The Washington, D.C.-based center cited incidents during the May 8 primary when churches displayed messages on their marquees backing the constitutional amendment defining marriage as between one man and one woman.
"Churches are an unconstitutionally hostile environment for nonreligious voters," Burgess wrote.
Gary Barlett, director of the State Board of Elections, disagrees. Often, he said, a church is the only building in a community that is both large enough to accommodate a polling place and is compliant with the Americans with Disabilities Act.
"It's a local choice. The local boards of elections are the one's that make the determination," Bartlett said.
Some local boards avoid public schools to avoid interrupting classes, for example.

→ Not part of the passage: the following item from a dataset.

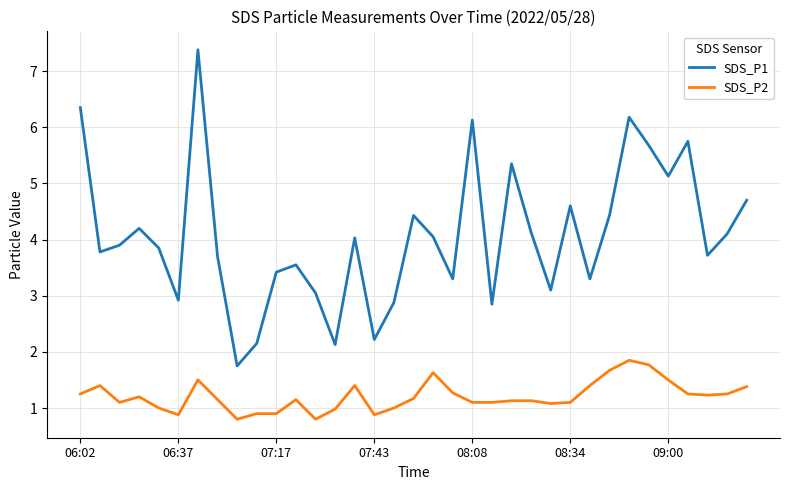

What is the maximum value shown in the chart?

7.4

As for churches, he said, the issue surrounding this year's constitutional referendum are unique, Bartlett said. And unless the signs in question were "express advocacy" -- using the words "vote for" or "vote against" for example -- even churches that are polling places have freedom of speech rights.
"This is the first time this issue has come up, and unless there is something similar, we're not going to see it again for a long, long while," he said. As for banning churches as polling places, Bartlett said that would be unlikely.
"Not unless people want to think long and hard about having a polling place in someone's home," he said.
"In 2003, 530 churches were used as voting locations, this was 19% of the total number of voting locations. 315 non-public buildings that were not churches were used as voting locations in 2003, this is 12% of the total voting locations. Thus 31% of the precinct voting locations were in non-public buildings.
"Counties in 2003 that had a high number of churches use as polling locations were Mecklenburg (79), Guilford (83), Wake(57), Catawba (21), Forsyth(18), Durham (15), Pitt (15) and Orange(13)."